The diagnosis is glycogenic hepatopathy. This is a rare but underreported complication of poorly controlled diabetes, most commonly type 1. The prevalence of glycogenic hepatopathy is unknown but it is likely underreported because it is conflated with nonalcoholic fatty liver disease (NAFLD). Diabetes is also a strong risk factor for NAFLD, with recent literature estimating its prevalence to be close to 70% in diabetic patients. The majority of case reports of glycogenic hepatopathy are in female patients, and the diagnosis is most often made in young adults.

Glycogenic hepatopathy is most commonly found in diabetic patients and is thought to be related to fluctuations in serum glucose levels, as opposed to simply the presence of hyperglycemia or hyperinsulinemia alone, though the exact pathophysiology of the disease is incompletely understood. Glycogenic hepatopathy can also be a sequela of other metabolic derangements that increase hepatic storage of glycogen, such as dumping syndrome, use of azathioprine or short-term high-dose steroids, anorexia nervosa, or insulin overdose. Excessive levels of glucose and insulin in these disease states activate glycogen synthetase in hepatocytes, which drives excess glycogen synthesis, resulting in hepatomegaly.

Both glycogenic hepatopathy and NAFLD frequently present with hepatomegaly and elevation of aminotransferase levels (AST and ALT) without overt impairment of hepatic synthetic or metabolic function. Glycogenic hepatopathy may be recognized when a patient with DKA presents with aminotransferase levels elevated into the thousands, whereas in patients without DKA aminotransferase levels are only mildly elevated. A focused history with laboratory studies can rule out more common causes of elevated aminotransferase levels, such as a virus or alcohol use, after which NAFLD is often the presumed diagnosis. Other differential diagnoses include hemochromatosis, Wilson's disease, hepatic vein thrombosis, sarcoidosis, and autoimmune hepatitis.
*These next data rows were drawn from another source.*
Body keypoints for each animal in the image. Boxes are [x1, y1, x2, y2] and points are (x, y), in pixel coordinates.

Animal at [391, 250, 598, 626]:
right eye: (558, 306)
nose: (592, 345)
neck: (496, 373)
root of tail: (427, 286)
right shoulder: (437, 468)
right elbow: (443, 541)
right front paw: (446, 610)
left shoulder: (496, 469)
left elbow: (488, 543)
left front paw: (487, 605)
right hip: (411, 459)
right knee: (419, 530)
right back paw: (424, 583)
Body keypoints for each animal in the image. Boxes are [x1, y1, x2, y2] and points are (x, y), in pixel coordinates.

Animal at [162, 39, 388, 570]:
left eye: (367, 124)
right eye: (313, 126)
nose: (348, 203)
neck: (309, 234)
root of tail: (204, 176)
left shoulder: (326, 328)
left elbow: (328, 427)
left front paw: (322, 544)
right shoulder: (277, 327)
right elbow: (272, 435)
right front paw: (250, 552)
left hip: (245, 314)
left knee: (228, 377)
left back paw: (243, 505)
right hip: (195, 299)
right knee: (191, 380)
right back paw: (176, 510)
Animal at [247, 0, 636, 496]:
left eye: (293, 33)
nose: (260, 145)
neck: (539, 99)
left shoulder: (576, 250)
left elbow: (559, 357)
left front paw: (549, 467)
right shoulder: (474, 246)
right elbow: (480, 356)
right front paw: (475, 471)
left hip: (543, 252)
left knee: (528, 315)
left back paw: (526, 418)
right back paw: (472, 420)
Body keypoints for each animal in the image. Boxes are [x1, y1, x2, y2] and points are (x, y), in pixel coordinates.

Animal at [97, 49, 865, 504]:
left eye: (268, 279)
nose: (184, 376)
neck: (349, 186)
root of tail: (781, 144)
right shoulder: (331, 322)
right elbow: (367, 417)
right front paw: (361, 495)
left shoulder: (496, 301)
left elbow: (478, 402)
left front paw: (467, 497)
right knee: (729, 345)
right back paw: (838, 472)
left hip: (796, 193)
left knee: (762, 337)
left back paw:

Abdominal CT or MRI can help distinguish glycogenic hepatopathy from NAFLD, as glycogen is a hyperdense substance; imaging in NAFLD will show hepatic hypodensity. Currently, definitive diagnosis of glycogenic hepatopathy requires liver biopsy. Differentiation of the condition from NAFLD is imperative. Glycogenic hepatopathy has an excellent prognosis, with the vast majority of patients' biochemical derangements resolving within days to weeks after improved glycemic control, the mainstay of therapy.

Pearls

  • Consider glycogenic hepatopathy in patients with poorly controlled diabetes or recurrent DKA, hepatocellular pattern of liver injury, and a hyperdense liver.
  • Recognizing glycogenic hepatopathy is important because it is commonly misdiagnosed as NAFLD but can be reversed with strict glycemic control.